Instructions for the task:
Reproduce the data in full, exactly as given, leaving images out.
--- START ---
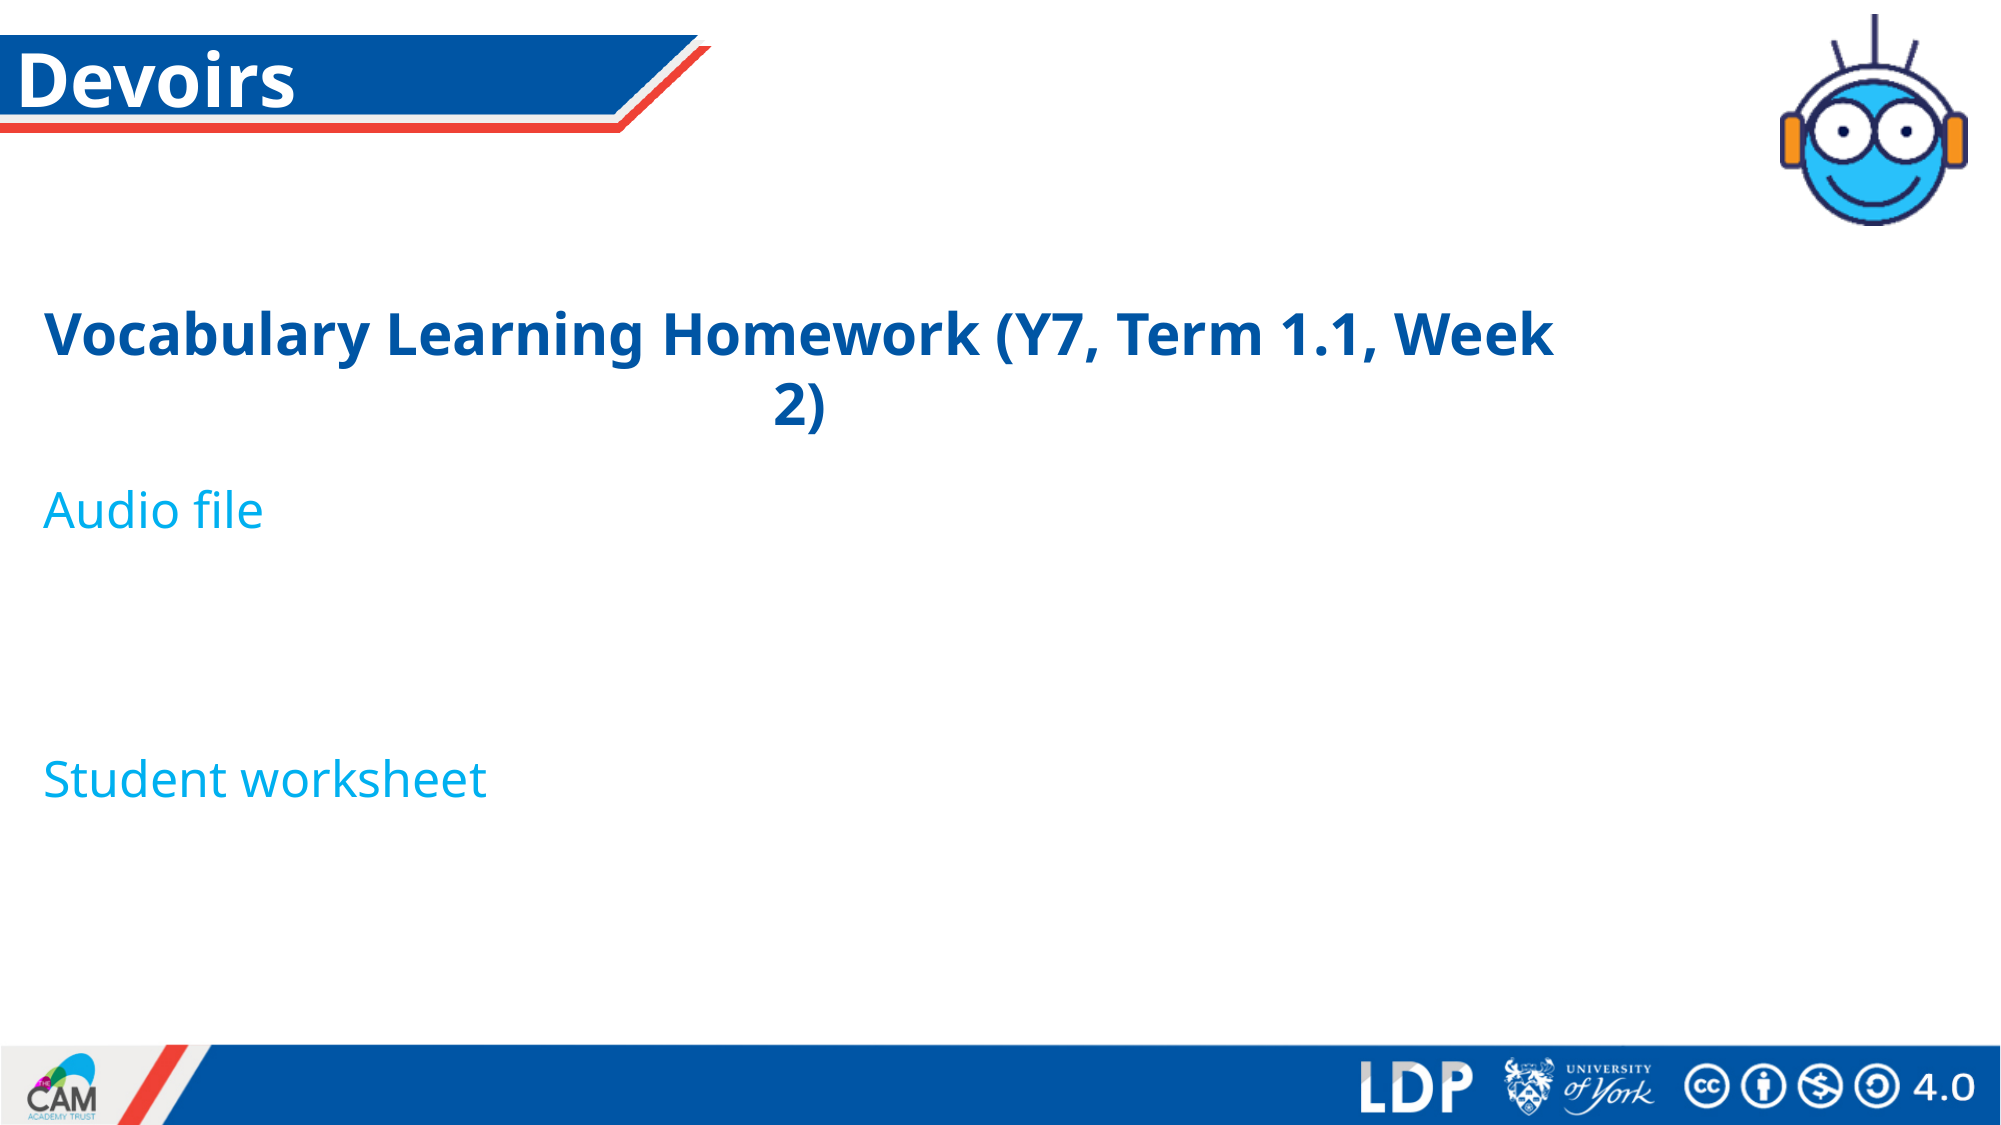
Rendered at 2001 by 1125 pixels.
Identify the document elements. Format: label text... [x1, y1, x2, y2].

text_box Vocabulary Learning Homework (Y7, Term 1.1, Week 2) [0, 289, 1600, 445]
text_box Audio file [28, 470, 1815, 554]
picture [0, 0, 2001, 1125]
text_box Student worksheet [28, 739, 1845, 823]
title Devoirs [0, 35, 727, 142]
--- END ---
Result of this exercise:
Rendered at 2001 by 1125 pixels.
Identify the document elements. Format: label text... [x1, y1, x2, y2].

text_box Vocabulary Learning Homework (Y7, Term 1.1, Week 2) [0, 289, 1600, 445]
text_box Audio file [28, 470, 1815, 554]
picture [0, 0, 2001, 1125]
text_box Student worksheet [28, 739, 1845, 823]
title Devoirs [0, 35, 727, 142]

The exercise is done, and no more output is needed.